Archive for September, 2019

imagesGoodreads lists 250 novels set in Louisiana and the list is not complete.  Tennessee Williams, Kate Chopin and Anne Rice come immediately to mind and set certain categorical standards, but in their wake are legions, including me.  I wrote An Unremembered Grave after spending twenty years visiting my pal Doug in Angola, frequently as the guest of Ann Butler at her plantation B&B in St. Francisville, Butler Greenwood.  I was and remain captivated by the complexity of Louisiana, its spirit and eerie allure.  But for the macho and more grossly accurate version of that writerly experience, nobody can hold a candle to James Lee Burke.

He gets it, gets its saint-and-sinner smile, its barely-dead ghosts and most of all, its demise beneath the wheels of change.  He gets that its messy, beautiful soul in all its outrageous excesses is the unvarnished soul of a country.

Now he’s written another novel.  Here’s my review of it.


Travel once again into a mythical and creepy-dangerous corner of Louisiana that exists only in the mind of Detective Dave Robicheaux, stand-up guy. Robicheaux and his equally stand-up-even-when-drunk best bro Clete Purcell are in their eighth decade and Dave’s damsel-in-distress daughter Alafair has to be pushing fifty by now, but hey, archetypes cannot age. They exist in a Jungian collective unconscious that author James Lee Burke navigates like William Blake on a Bird scooter in rush-hour traffic. Hang on for the ride!

Clete sees a man in jailhouse garb jump from a train into a river and beats himself up for 447 pages in hardback for not reporting the event. Ten days later, Dave, visiting a local-boy-now-Hollywood-maven in town to film parts of an astronomically expensive and symbolically significant movie, sees the corpse of a woman nailed to a cross floating in on the bay. By page 17 the jumper turns out to be Hugo Tillinger, an escaped convict accused of burning his house to the ground with his wife and ten-year-old daughter inside. One page later we learn that the crucified woman is 26-year-old Lucinda Arcenaux, who’s been working for the Innocence Project trying to help wrongfully convicted prisoners. Including Hugo Tillinger.
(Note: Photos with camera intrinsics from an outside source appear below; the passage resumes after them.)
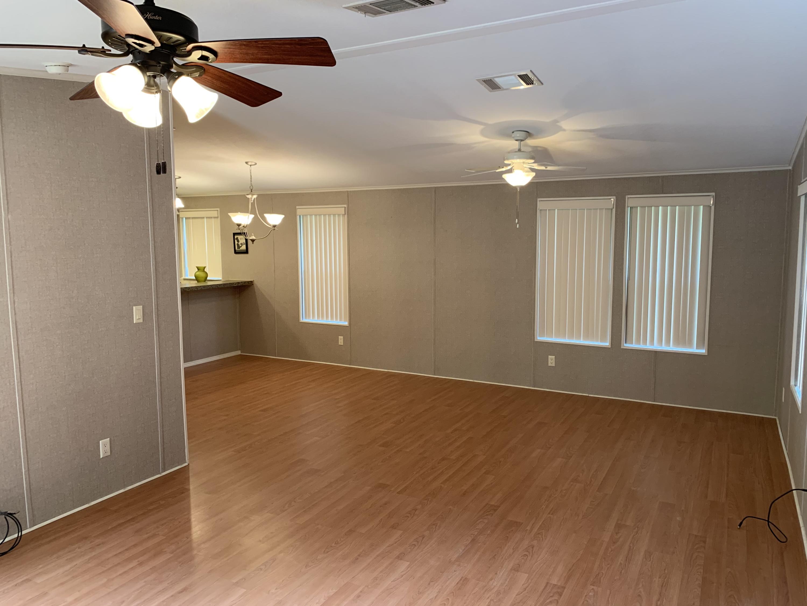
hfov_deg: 67.3
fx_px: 606
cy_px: 303
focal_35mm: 26
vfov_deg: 53.1
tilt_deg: -5.7
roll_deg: +0.0
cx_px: 404
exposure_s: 1/60
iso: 100
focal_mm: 4.25
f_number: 1.8
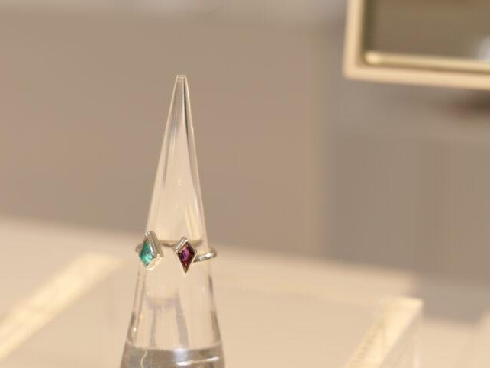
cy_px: 256
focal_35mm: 92
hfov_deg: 21.2
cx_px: 179
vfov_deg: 16.0
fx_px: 1303
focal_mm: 60
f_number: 5.6
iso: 500
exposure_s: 1/160
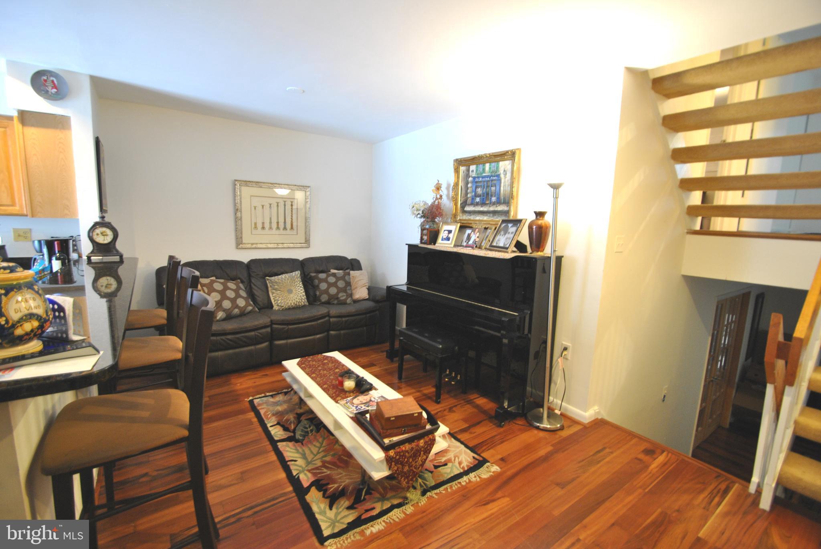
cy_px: 274
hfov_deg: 100.3
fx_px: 342
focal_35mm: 15
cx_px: 410
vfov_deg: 77.5
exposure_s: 1/6
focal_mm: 10
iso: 400
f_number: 3.5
It’s a nice set-up, but don’t even THINK you’ve been handed the backbone of a story. More like the bones of a thumb and a kneecap from a different skeleton. There are quickly more (many more) murders, each bizarre, brutal and exquisitely described. The Crusader’s Maltese cross turns up in a baby’s amulet and elsewhere, as do some of the major arcana of the Tarot deck. There are so many plot threads and delectably-described characters (including Chester Wimple, a small, disturbingly childlike hit man who trusts no one but Wonder Woman), whole arsenals of lovingly identified weapons and ammo, ghosts, hallucinations, hookers, blues singers and references to AA, old movies and organized crime that a truly dedicated reader will record names and details on recipe cards, tack them to a wall and then spend weeks with colored string trying to track the connections.

The result will be an impenetrable mess, but as NYT reviewer Marilyn Stasio said of this book, “But does anyone really read Burke expecting a coherent narrative?”
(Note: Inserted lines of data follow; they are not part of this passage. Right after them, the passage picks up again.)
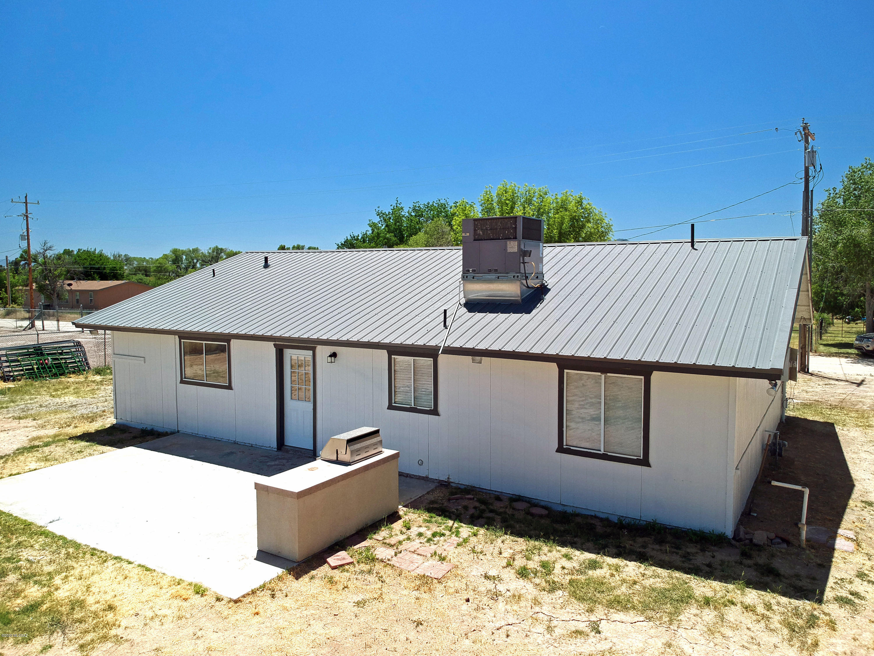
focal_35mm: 25
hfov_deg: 69.4
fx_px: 631
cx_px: 437
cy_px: 328
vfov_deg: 54.9
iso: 100
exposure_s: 1/640
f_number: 2.6
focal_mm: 4.49
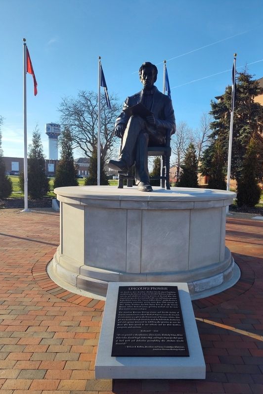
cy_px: 197
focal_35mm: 24
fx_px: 263
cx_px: 144
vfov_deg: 73.7
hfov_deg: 53.1
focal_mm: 5.56
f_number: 1.8
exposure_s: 1/1340
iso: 100
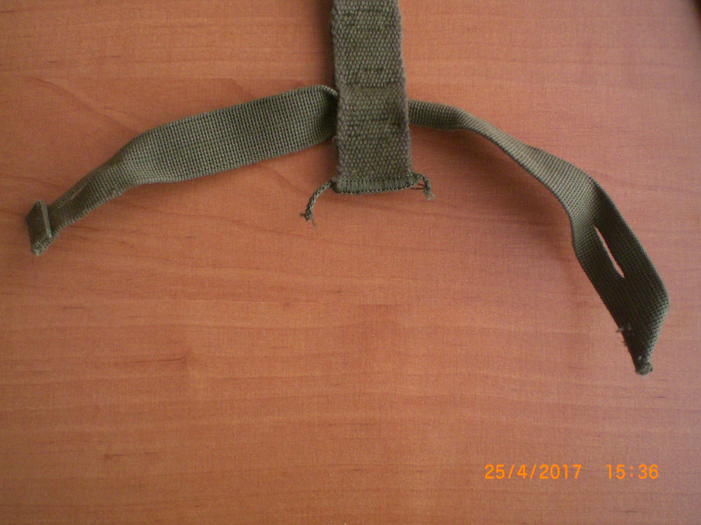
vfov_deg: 37.7
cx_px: 350
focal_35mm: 38
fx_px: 769
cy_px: 262
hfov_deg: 49.0
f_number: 3.1
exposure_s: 1/50
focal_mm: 6.3
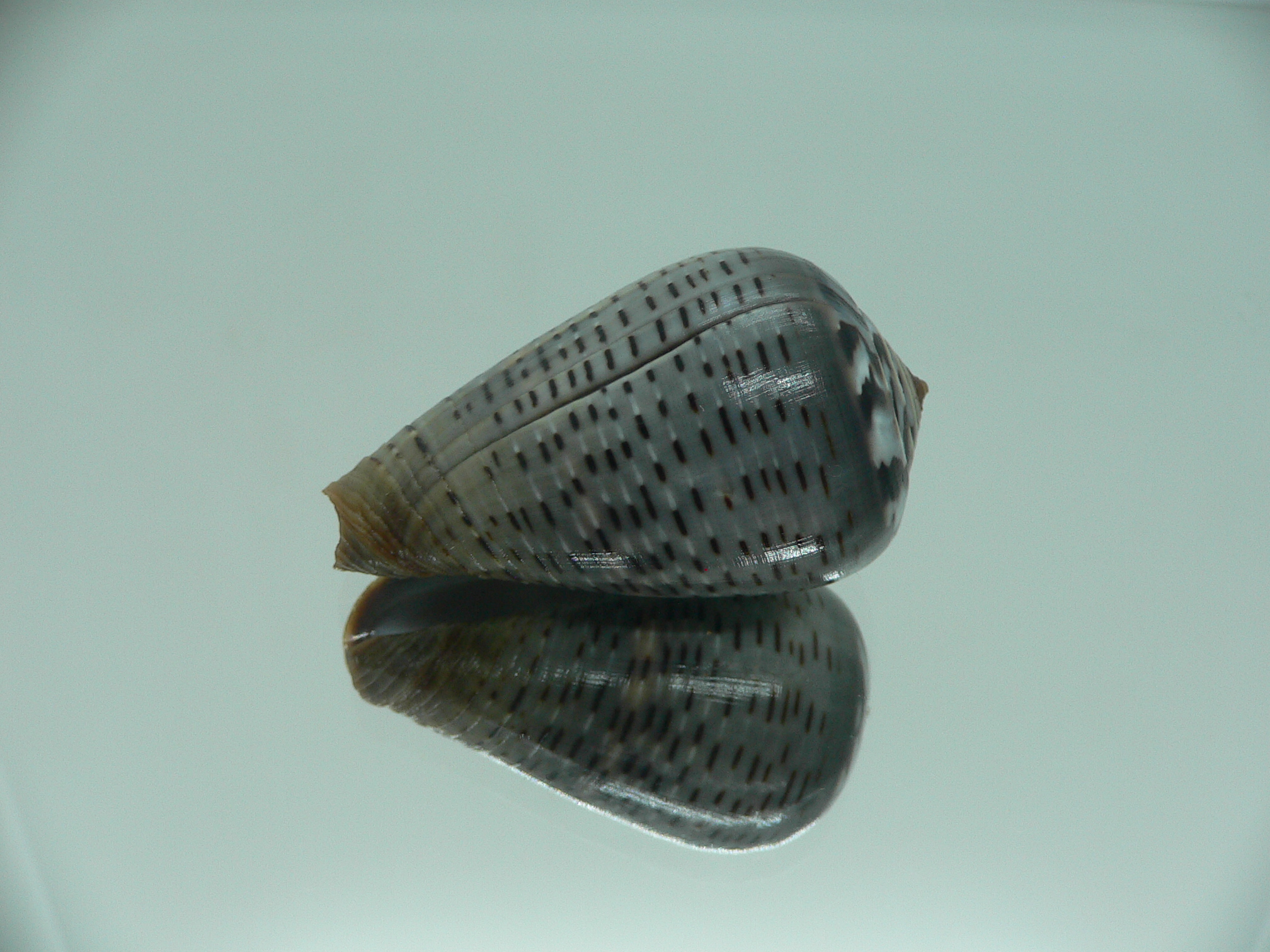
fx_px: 1284
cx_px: 635
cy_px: 476
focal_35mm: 35
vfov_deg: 40.7
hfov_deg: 52.6
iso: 100
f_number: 2.8
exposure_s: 1/60
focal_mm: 4.6
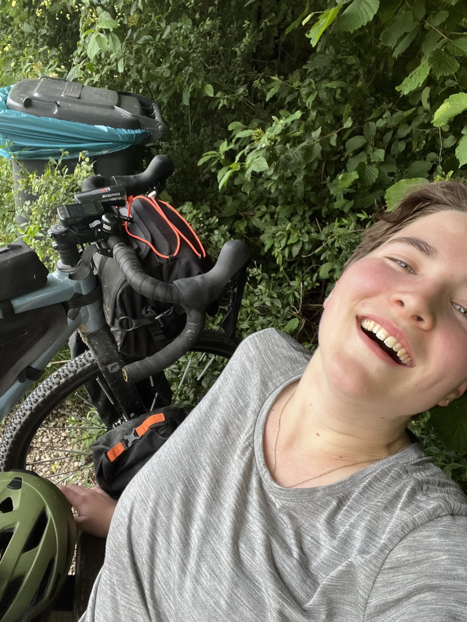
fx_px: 540
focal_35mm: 30
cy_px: 311
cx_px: 234
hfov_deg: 46.8
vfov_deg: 60.0
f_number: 2.2
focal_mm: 2.71
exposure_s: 1/121
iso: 25
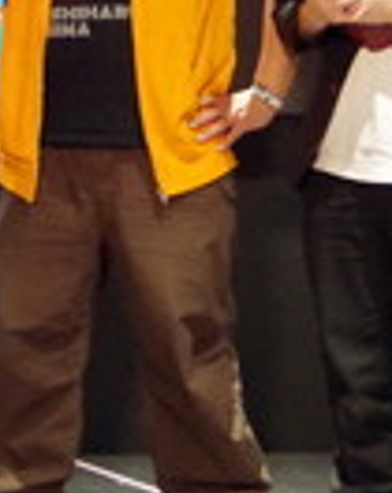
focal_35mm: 113
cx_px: -358
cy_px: 28
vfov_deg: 16.8
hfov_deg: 12.2
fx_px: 1644
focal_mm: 21
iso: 6400
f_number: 4.5
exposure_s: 1/100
No. We read Burke because his poetic flair touches an American cultural base of longing for an imagined past in which there actually were good guys who respected women, loved animals and children, and never hesitated to track down and kill bad guys. Also because of that brain-worm he describes in each of us, the one that secretly relishes at least the idea of sickeningly violent retribution.

Burke in the Robicheaux tales is sort of the American Janus – two sides of the cultural coin, beauty and beast, saint and sociopath. Required reading in a time governed by the worm.